=== Section Start ===

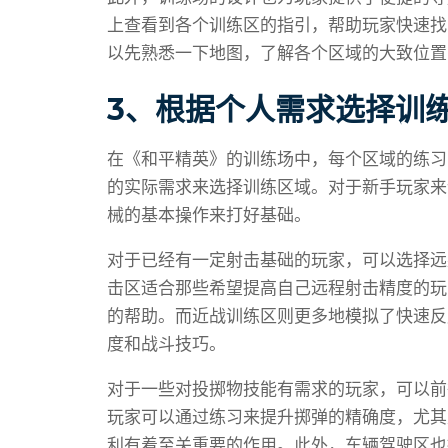
上查看到各个训练区的指引，帮助玩家快速找
以先熟悉一下地图，了解各个区域的大致位置
3、根据个人需求选择训
在《和平精英》的训练场中，每个区域的练习
的实际需求来选择训练区域。对于新手玩家来
械的基本操作来打好基础。
对于已经有一定射击基础的玩家，可以选择远
击区适合那些希望提高自己远程射击精度的玩
的帮助。而近战训练区则更多地模拟了快速反
度和战斗技巧。
对于一些对投掷物技能有需求的玩家，可以前
玩家可以通过练习来提升掷弹的精确度，尤其
利有着至关重要的作用。此外，车辆驾驶区也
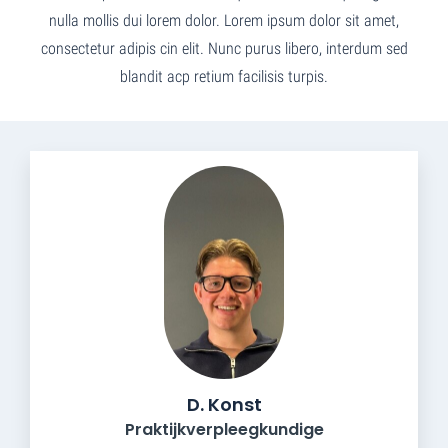
nulla mollis dui lorem dolor. Lorem ipsum dolor sit amet,
consectetur adipis cin elit. Nunc purus libero, interdum sed
blandit acp retium facilisis turpis.
D. Konst
Praktijkverpleegkundige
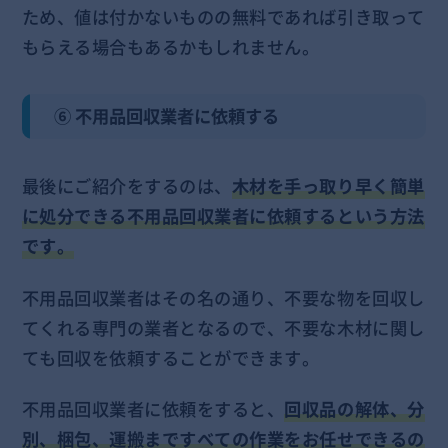
ため、値は付かないものの無料であれば引き取って
もらえる場合もあるかもしれません。
⑥ 不用品回収業者に依頼する
最後にご紹介をするのは、
木材を手っ取り早く簡単
に処分できる不用品回収業者に依頼するという方法
です。
不用品回収業者はその名の通り、不要な物を回収し
てくれる専門の業者となるので、不要な木材に関し
ても回収を依頼することができます。
不用品回収業者に依頼をすると、
回収品の解体、分
別、梱包、運搬まですべての作業をお任せできるの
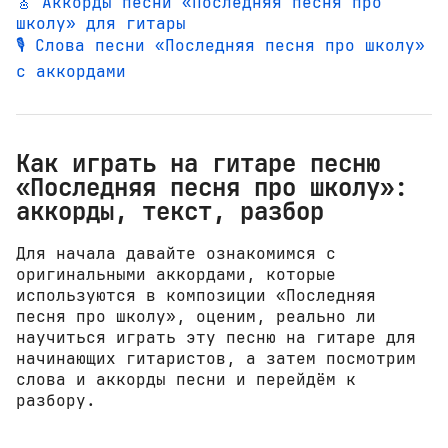
🎸 Аккорды песни «Последняя песня про
школу» для гитары
🎙️ Слова песни «Последняя песня про школу»
с аккордами
Как играть на гитаре песню
«Последняя песня про школу»:
аккорды, текст, разбор
Для начала давайте ознакомимся с
оригинальными аккордами, которые
используются в композиции «Последняя
песня про школу», оценим, реально ли
научиться играть эту песню на гитаре для
начинающих гитаристов, а затем посмотрим
слова и аккорды песни и перейдём к
разбору.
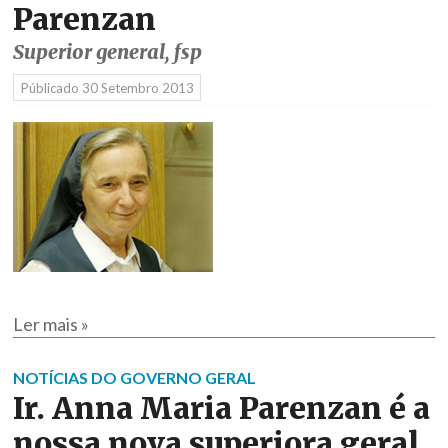
Parenzan
Superior general, fsp
Públicado
30 Setembro 2013
Ler mais »
NOTÍCIAS DO GOVERNO GERAL
Ir. Anna Maria Parenzan é a
nossa nova superiora geral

=== Section End ===

How many lines in the listing contain the string "песня"? Case counts. Reply with the number alone.

4